Don't look at a Jayco whatever you do!! Mine was eight years old when the black tank started to fall out! The back end dropped because of rot. After investigating the situation I found Jayco cut the hole in the floor twice for the toilet flange but,MUCH WORSE THEY CUT THE PIPE SHORT TO THE BLACK TANK BOOT!!!!! It's been leaking all these years. After sending digital proof the "tech" claimed less than a year of  saturation and that was it. No mention of their faulty work etc. Okay i am mad again. GOOD LUCK WITH YOURS, LOOKS LIKE YOU HAVE CHANCE.


----------



## manley

Well, there is some good news, I guess.  There is no water damage.  The bad news is that there is a  manufacturer's defect in my Keystone Cougar!!!  Apparently, the filon on the outside of the coaches is very thin, and is bonded to luaun plywood, also very thin.  What I perceived to be water damage (and the dealer did the exact thing) is actually an air void.  Where there should be the construction of the nose piece "supporting" that sidewall, the nose piece is about 1" too narrow!  

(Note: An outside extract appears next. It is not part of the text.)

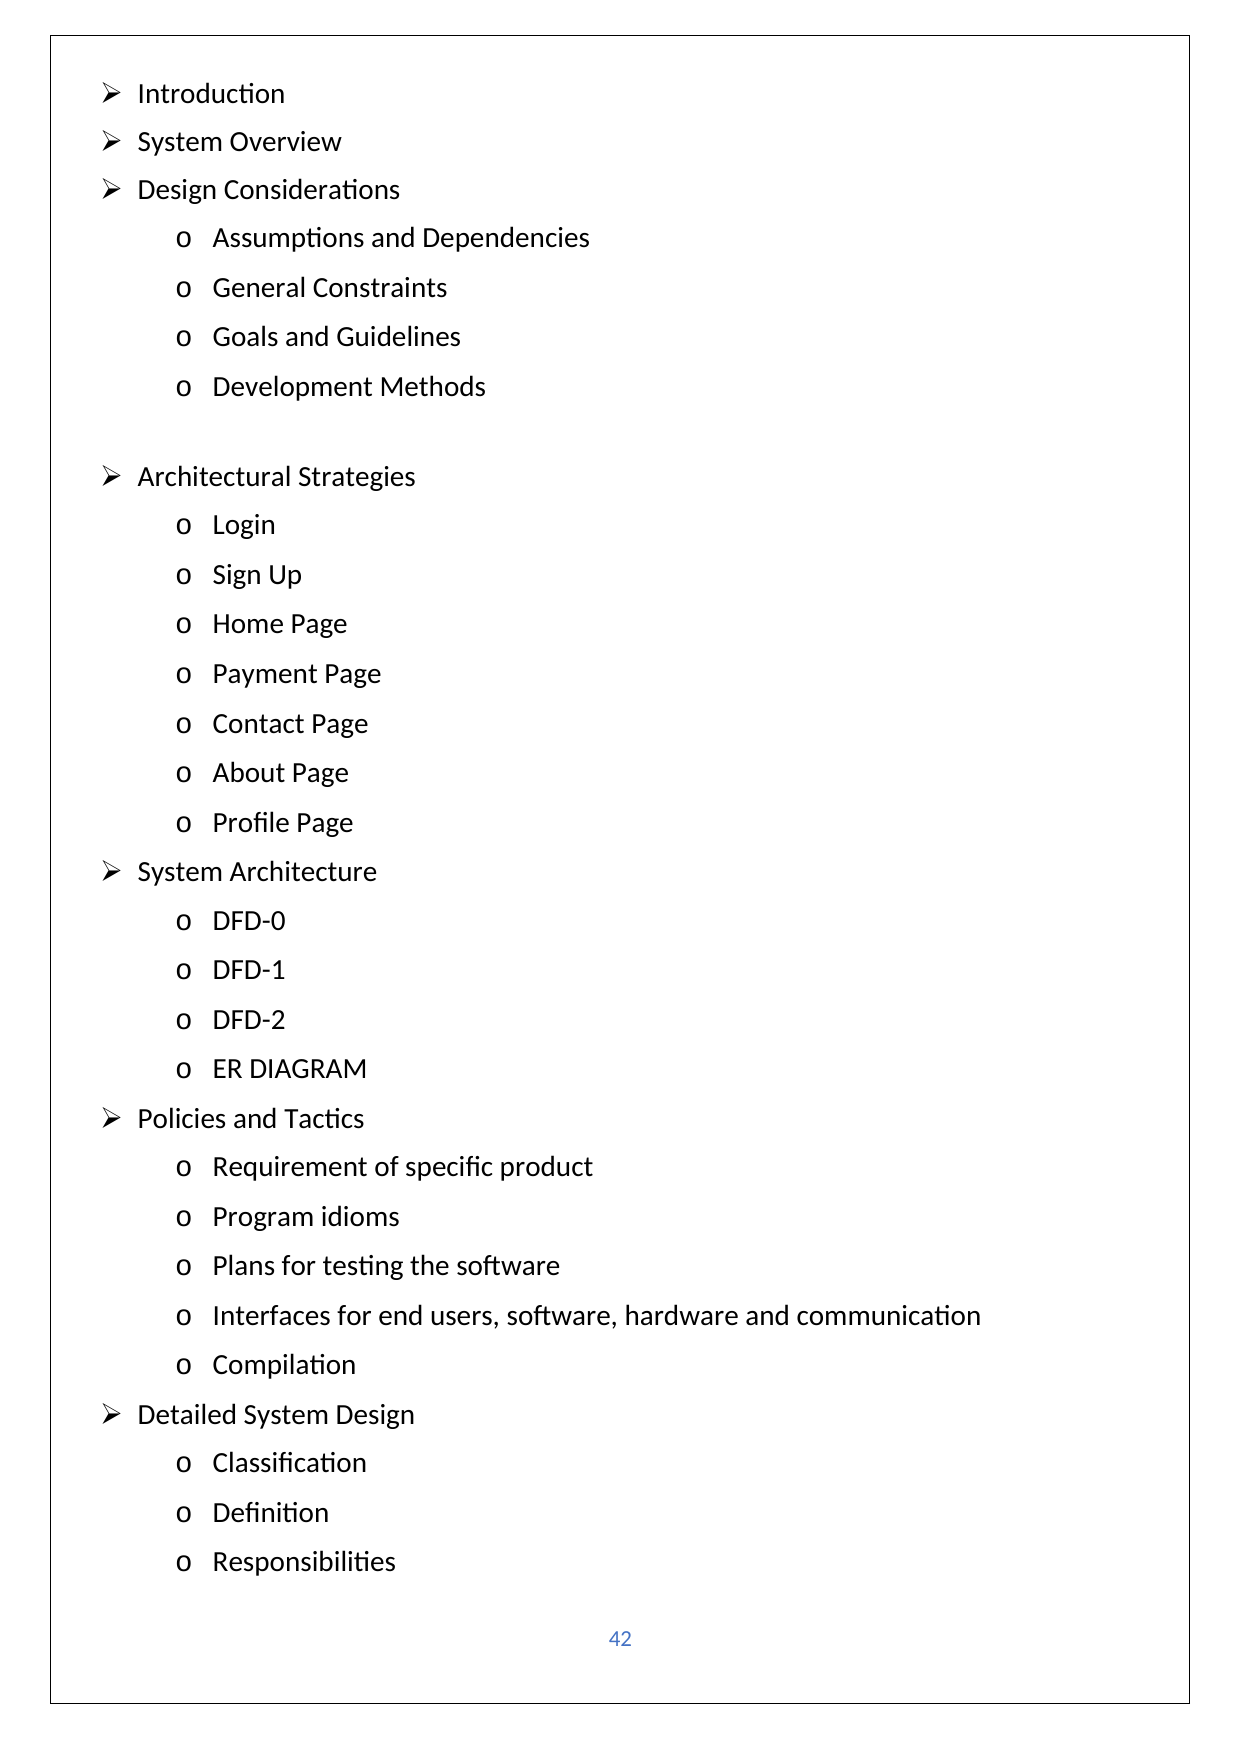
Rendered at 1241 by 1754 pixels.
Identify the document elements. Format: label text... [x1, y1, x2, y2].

The dealer is being great, I cannot say enough about Mark Ciroli, the service manager at Travel Country RV Center in Lake Park.  He has filed a warranty/manufacturer's defect claim with Keystone, and (if approved) plans to shim the nose piece outward towards the passenger side to fill the air pocket.  He is only asking Keystone for 7 hours labor to perform this task.  Of course, given their (so far) lack of service, he is not sure if they will approve it or not.  The repair will be less than $1,000... they're getting off cheap if you ask me!


----------



## Miguel Cervantes

Hopefully all of this will get squared away without costing you anything.


----------



## manley

Good news, Keystone has approved the repair of the manufacturer's defect.  I cannot say enough about the service manager, Mark Ciroli, at Travel Country RV Center in Lake Park, Georgia.  He has been great, and his help is much appreciated.


----------



## flattop

Glad things are gonna work out for you.


----------